L’Éducation, un droit pour tous : stop aux fermetures de classes !

La France Insoumise de Saint-Denis/Pierrefitte apporte son soutien indéfectible à la FCPE 93 et à son constat alarmant concernant l’éducation dans notre département. Le texte présenté lors du Conseil départemental de l’Éducation nationale (CDEN) du 10 février 2025 à Bobigny ne reflète pas seulement la réalité vécue par des milliers de familles en Seine-Saint-Denis, mais souligne aussi l’urgence d’une réaction face à la dégradation continue du service public d’éducation.

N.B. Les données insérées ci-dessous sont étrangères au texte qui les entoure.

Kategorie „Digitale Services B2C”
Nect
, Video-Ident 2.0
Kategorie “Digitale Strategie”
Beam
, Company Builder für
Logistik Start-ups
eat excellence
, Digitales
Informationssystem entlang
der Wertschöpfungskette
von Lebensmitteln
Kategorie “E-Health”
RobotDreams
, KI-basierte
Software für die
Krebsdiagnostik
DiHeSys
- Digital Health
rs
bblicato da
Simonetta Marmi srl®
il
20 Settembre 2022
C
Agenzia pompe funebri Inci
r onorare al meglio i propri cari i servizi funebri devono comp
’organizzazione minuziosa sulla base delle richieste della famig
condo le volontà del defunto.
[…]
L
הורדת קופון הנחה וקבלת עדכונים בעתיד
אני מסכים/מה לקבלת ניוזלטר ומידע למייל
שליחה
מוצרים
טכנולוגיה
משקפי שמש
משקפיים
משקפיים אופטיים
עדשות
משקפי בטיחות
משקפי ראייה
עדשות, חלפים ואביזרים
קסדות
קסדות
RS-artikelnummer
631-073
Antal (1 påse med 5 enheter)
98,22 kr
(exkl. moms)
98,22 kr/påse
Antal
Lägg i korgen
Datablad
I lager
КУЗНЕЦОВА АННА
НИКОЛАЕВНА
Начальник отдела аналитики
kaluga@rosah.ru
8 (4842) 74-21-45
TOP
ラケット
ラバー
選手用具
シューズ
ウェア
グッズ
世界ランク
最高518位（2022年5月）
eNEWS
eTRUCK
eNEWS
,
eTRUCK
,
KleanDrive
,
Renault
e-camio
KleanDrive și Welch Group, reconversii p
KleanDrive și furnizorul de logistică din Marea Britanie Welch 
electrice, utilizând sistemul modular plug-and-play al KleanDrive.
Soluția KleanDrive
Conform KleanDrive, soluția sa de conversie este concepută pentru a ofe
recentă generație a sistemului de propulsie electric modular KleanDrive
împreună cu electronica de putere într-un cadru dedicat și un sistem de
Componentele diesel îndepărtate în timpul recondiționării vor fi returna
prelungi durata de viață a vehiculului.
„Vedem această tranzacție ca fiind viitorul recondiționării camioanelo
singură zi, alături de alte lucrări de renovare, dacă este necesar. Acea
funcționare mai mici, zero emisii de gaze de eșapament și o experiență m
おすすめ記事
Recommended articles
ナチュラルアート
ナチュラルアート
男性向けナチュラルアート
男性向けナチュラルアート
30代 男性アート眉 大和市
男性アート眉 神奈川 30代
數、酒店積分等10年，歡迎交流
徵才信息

Le constat dressé par la FCPE 93 est accablant. Chaque année, des décisions sont prises sans tenir compte des besoins réels des élèves, et sans aucune concertation significative avec les parents. Ces décisions, motivées par des considérations budgétaires à court terme, se font au détriment de la qualité de l’éducation et de la cohésion sociale. La sectorisation, l’allongement des trajets domicile-école, les absences non remplacées, les fermetures de classes, ainsi que les difficultés d’inclusion sont autant de problématiques qui auront des conséquences dramatiques sur l’avenir de nos enfants.

Le manque de moyens dans les établissements scolaires, la dégradation des conditions d’enseignement, et la persistance d’une éducation à deux vitesses, avec des inégalités flagrantes entre les écoles et les territoires, constituent des injustices que nous ne pouvons plus tolérer. Nos enfants, quelle que soit leur origine ou leur situation sociale, méritent une éducation de qualité. Il est insupportable que, dans un département déjà marqué par la précarité, des milliers de jeunes soient condamnés à une éducation dégradée.

Un des points les plus préoccupants reste l’inclusion des élèves en situation de handicap, alors même que nous célébrons cette année les 20 ans de la loi sur le handicap. Comme le souligne la FCPE 93, vingt ans après cette loi, les parents et les enfants se battent toujours pour que leurs droits soient reconnus. Le manque criant d’AESH et les longues attentes pour une place en IME témoignent d’une défaillance systémique majeure. Les enfants qui devraient bénéficier d’un accompagnement spécifique se retrouvent trop souvent avec seulement quelques heures de scolarisation par semaine, tandis que leurs parents, seuls face à une administration défaillante, ne trouvent aucune solution à leurs problèmes.

Les absences non remplacées constituent également un problème majeur. Si certains établissements ont la chance de disposer d’enseignants stables, d’autres, comme ceux mentionnés dans le texte, sont laissés sans professeurs pendant des semaines, voire des mois. Cette situation prive les élèves de continuité pédagogique et handicape leur avenir, créant une rupture dans leur parcours scolaire.

Enfin, la France Insoumise, s’oppose au risque de fermeture de 273 fermetures de classes dans le premier degré, pour seulement 180 ouvertures. C’est près de 100 classes qui disparaîtront en Seine-Saint-Denis à la rentrée 2025 alors que nous savons que notre département est le plus pauvre de France et que les élèves y perdent en moyenne un an de cours sur toute leur scolarité. Dans ce contexte, moins de classes ne fera qu’aggraver la situation déjà précaire de nos enfants, notamment pour ceux en difficulté scolaire ou en situation de handicap. La logique des économies à court terme ne doit pas se faire au détriment de l’avenir de notre jeunesse.

Nous ne pouvons accepter que l’éducation devienne un luxe réservé à quelques-uns, et non un droit fondamental pour tous. Le système éducatif doit être réformé en profondeur et réinvesti dans les territoires les plus fragiles. C’est là que la solidarité nationale doit se déployer.

Le soutien à la FCPE 93 n’est pas seulement un acte symbolique, mais un appel à l’action. Nous devons agir, pour nos enfants, pour notre avenir, et pour un système éducatif qui donne à chacun les mêmes chances de réussir. La France Insoumise sera au côté des familles, de la FCPE dans l’atteinte de cette ambition.